Fancy A Telly Day? This Letter Will Get You Out Of Work – No Questions Asked

We're not sure who decided the entire series of Game Of Thrones should drop on a Sunday night, but we can only assume they don't work 9-5...

Certain things in the world just shouldn’t be allowed to happen. We’re not best impressed with Saudi Arabia. Global warming makes us fear for our children, and/or Big Ben. When it comes to the refugee crisis, our heads want to explode with anger and confusion and sadness and guilt, all at the same time.

And we’re not obsessed with the idea of the new series of Game Of Thrones dropping at 2am on a Sunday night, either.* Meaning you’re either going to be really tired at work the next day, or calling your boss at 9am and explaining you’ve suddenly come down with a bout of food-poisoning-that-could-be-the-flu-or-maybe-even-chicken-pox.

No surprise then, that Sky Atlantic, who have just released the first five series of GoT on Sky Box Sets, have released a letter for die-hard fans to submit to their employers – explaining their need for a day off to watch them all ahead of the new series.

The excuses include: My brother-in-law poured molten gold on my head; I unexpectedly gave birth to three baby dragons; I went to a royal wedding today and to cut a long story short, the King was murdered and I’ve been arrested for it; I stabbed Meryn Trant in the eyes and suddenly went blind; I spent today walking in shame through the streets of King’s Landing and now my feet hurt.

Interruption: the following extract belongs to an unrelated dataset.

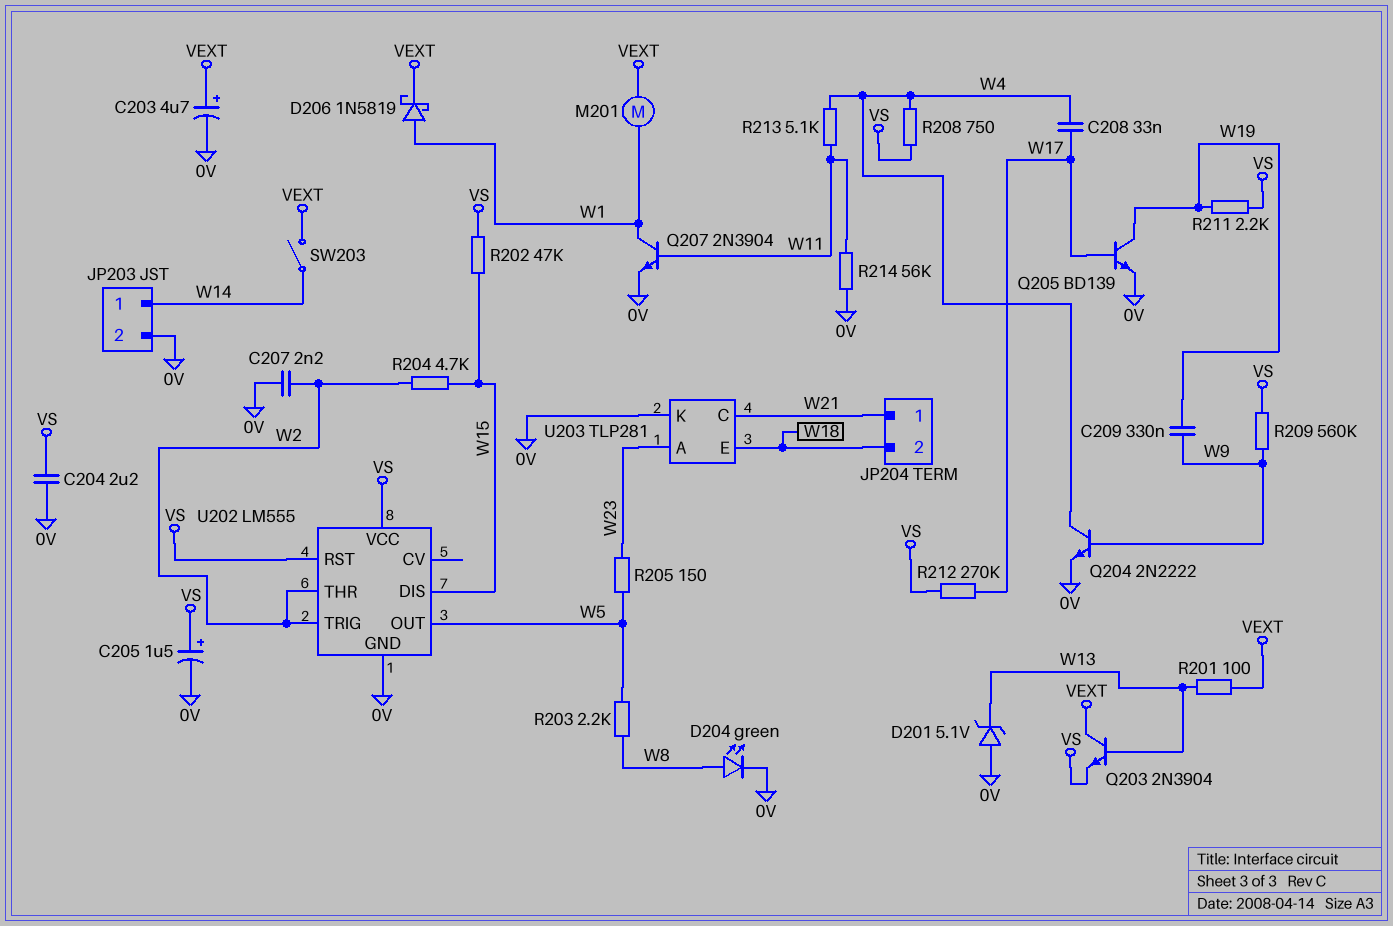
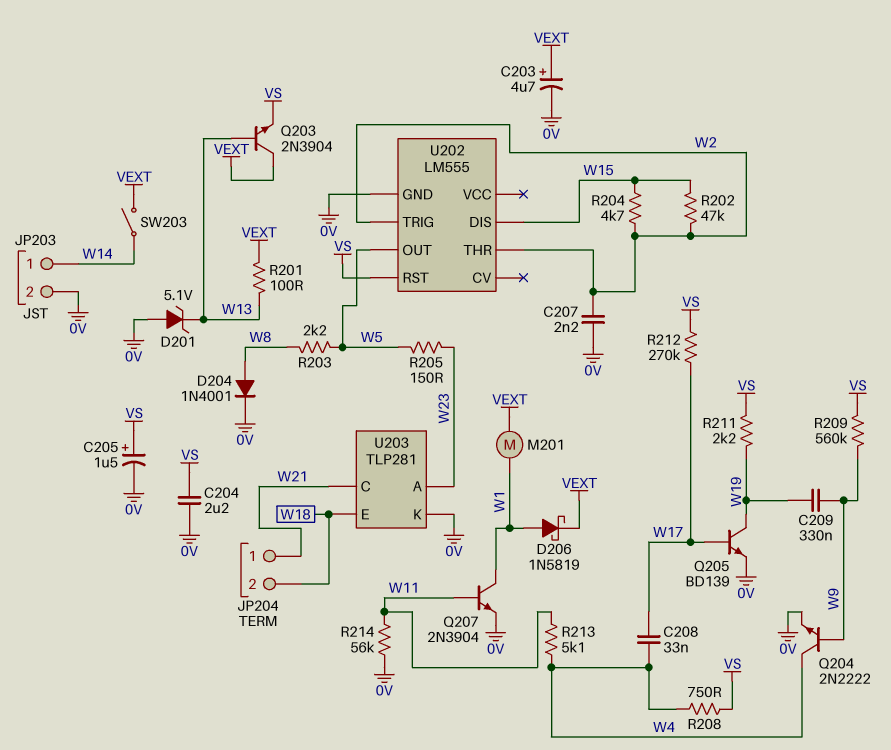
D204: LED green (A W8, K 0V) -> diode 1N4001 (A W8, K 0V)
R202: 47k (VS, W15) -> 47k (W2, W15)
U202 pin VCC: VS -> none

(We reckon option two sounds like the most fun.)

And, putting professionalism to one side for a moment, it’s a pretty good idea.

So we’ve come up with a few excuses to get you out of work to binge watch some other series too…

GILMORE GIRLS

– I accidentally ate the contents of two vending machines, and now I need to lie down.
– I got lost in a maze made out of hay.
– The maid over cooked dinner on Friday night, and my grandmother won’t let me leave the table until we’ve had all three courses.
– I’m busy pretending to be a 17th century oil painting, and can’t move a muscle until Taylor gives me the sign.
– I ran out of coffee.

HOUSE OF CARDS
– There was a terrible accident on the tube this morning.
– My husband and I accidentally smoked too much weed last night and I’m still whitied out.
– My threesome overran.
– I’m going through menopause but I don’t want to talk about it so I’m just going to stand next to the fridge for a while.
– I’ve been taken on a hunting trip through the woods by a Republican.

EMPIRE
– [Delete as appropriate] My brother / mother / father / cousin / wife / uncle / girlfriend / assistant is trying to kill me.
– [Delete as appropriate] I’m trying to kill my brother / mother / father / cousin / wife / uncle / girlfriend / assistant.
– I’m busy forcing somebody in floral dungarees to sing a song about tequila.
– I’m two thirds of the way through a rap battle and who knows when it will end.
– I’ve got to make an appointment at the registry office to change my surname.

SCANDAL
– I’m hunting for some sun to stand in for a little while.
– I have four years’ worth of white clothes to launder and some long-stem wine glasses to wash up.
– My longest-serving team member has gone missing with an electric drill and I should probably try to find him.
– The President is on the line.
– I have some unresolved daddy issues and it would benefit us all if I could just attend a couple of therapy sessions.

*Disclaimer – we’re very much aware that that the Game Of Thrones release date is not the same thing as the refugee crisis. But we’re capable of being annoyed by multiple things, all at the same time. Which is actually quite frustrating in itself.